### Supplied material
※
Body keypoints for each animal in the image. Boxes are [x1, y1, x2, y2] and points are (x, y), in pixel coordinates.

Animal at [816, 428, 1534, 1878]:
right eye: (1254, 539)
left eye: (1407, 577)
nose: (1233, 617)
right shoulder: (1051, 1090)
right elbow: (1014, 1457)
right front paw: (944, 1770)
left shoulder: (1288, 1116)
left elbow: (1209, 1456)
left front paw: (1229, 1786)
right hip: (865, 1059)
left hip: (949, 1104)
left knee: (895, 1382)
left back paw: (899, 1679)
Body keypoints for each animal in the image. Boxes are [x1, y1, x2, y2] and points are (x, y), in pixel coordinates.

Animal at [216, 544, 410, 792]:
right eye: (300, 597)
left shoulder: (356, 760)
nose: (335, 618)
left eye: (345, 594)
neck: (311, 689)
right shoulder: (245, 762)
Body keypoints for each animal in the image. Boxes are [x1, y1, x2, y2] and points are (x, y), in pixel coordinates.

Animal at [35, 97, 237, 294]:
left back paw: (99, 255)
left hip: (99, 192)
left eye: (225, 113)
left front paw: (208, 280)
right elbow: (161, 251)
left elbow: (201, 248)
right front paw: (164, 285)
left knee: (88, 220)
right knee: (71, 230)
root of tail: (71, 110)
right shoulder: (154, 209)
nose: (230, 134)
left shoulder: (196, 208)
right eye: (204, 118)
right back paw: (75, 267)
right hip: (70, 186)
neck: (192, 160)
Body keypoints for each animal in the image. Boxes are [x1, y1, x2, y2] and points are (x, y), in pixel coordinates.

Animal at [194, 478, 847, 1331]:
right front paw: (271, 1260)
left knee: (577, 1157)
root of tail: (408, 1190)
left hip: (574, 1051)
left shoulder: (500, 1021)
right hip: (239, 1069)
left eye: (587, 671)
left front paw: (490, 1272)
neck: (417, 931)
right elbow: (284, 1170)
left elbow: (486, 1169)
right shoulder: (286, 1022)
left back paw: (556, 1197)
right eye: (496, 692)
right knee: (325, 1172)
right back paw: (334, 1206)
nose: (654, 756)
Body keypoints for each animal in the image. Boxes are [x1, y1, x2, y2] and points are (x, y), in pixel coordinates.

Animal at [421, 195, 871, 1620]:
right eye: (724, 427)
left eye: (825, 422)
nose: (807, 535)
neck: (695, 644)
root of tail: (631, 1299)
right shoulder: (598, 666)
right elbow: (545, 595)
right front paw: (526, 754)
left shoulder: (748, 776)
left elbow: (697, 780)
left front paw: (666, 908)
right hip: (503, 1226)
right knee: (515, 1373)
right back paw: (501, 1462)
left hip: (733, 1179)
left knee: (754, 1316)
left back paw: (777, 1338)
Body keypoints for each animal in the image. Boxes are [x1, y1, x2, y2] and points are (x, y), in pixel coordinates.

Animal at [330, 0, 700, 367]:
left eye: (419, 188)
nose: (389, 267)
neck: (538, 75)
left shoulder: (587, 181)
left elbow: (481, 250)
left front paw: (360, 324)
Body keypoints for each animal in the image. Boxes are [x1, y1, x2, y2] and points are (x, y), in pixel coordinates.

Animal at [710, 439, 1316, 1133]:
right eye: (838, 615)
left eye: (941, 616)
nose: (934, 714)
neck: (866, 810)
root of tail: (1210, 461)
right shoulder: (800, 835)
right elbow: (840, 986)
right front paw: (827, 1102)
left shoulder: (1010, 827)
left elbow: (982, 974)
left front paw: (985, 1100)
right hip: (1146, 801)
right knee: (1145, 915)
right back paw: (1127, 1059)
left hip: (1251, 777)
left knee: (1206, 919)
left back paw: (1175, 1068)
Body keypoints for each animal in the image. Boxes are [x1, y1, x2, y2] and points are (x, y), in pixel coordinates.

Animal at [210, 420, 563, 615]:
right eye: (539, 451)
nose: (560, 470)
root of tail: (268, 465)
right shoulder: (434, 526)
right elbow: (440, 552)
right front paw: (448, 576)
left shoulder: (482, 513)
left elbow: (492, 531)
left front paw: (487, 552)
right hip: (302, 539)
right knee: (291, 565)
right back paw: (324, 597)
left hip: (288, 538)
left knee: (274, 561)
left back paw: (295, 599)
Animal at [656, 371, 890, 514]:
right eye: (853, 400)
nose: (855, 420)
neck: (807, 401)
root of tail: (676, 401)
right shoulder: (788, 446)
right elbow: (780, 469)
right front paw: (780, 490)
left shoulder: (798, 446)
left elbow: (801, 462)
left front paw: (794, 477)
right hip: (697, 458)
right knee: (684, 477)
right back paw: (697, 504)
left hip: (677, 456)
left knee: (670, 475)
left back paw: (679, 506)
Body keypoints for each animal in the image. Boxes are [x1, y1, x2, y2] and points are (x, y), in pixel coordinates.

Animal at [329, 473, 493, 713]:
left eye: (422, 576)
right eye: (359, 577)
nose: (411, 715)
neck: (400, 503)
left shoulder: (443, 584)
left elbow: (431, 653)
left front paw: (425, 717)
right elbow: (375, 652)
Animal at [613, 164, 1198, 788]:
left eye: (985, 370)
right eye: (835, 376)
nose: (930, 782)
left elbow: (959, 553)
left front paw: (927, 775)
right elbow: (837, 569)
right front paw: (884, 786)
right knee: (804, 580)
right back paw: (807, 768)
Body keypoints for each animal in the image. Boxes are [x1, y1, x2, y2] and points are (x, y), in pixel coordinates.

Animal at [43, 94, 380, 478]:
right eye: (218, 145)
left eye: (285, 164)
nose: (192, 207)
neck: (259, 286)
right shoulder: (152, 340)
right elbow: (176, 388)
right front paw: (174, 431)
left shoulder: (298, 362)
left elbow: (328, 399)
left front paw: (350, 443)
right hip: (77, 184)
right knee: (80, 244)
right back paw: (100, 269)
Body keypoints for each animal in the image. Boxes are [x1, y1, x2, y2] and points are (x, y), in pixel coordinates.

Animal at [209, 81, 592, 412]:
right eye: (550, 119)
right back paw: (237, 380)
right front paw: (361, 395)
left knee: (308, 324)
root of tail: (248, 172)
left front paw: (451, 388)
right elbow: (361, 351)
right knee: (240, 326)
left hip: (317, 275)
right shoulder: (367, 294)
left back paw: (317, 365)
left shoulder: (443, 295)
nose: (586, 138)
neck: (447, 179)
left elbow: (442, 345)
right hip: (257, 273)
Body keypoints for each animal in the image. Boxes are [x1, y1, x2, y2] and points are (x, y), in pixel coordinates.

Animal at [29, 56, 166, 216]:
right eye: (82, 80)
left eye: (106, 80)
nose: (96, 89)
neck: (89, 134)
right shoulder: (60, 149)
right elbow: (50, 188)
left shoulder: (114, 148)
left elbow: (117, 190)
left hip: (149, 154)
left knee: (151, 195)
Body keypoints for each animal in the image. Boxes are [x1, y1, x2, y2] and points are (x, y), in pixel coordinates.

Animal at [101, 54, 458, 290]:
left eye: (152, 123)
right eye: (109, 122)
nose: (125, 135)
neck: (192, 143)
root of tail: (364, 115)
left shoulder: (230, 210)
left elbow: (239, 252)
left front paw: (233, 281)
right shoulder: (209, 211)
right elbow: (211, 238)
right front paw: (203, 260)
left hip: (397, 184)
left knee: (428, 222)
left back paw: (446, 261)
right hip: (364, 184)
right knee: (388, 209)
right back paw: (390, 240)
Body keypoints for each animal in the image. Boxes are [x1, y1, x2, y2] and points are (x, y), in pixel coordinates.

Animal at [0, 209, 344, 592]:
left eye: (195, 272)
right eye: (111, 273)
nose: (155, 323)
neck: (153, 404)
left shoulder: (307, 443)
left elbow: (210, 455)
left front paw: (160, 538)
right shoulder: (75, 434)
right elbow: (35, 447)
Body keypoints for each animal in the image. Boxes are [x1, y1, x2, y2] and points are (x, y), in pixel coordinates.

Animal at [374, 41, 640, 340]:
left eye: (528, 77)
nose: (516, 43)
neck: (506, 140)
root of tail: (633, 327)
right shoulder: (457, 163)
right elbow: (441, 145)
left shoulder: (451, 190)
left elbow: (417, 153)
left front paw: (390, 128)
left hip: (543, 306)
※
### Work to complete
Restate, word for word and with nothing added, the lines from the beginning of the records above through the line that contains "left shoulder: (1288, 1116)".

### Exercise output
Body keypoints for each animal in the image. Boxes are [x1, y1, x2, y2] and points are (x, y), in pixel coordinates.

Animal at [816, 428, 1534, 1878]:
right eye: (1254, 539)
left eye: (1407, 577)
nose: (1233, 617)
right shoulder: (1051, 1090)
right elbow: (1014, 1457)
right front paw: (944, 1770)
left shoulder: (1288, 1116)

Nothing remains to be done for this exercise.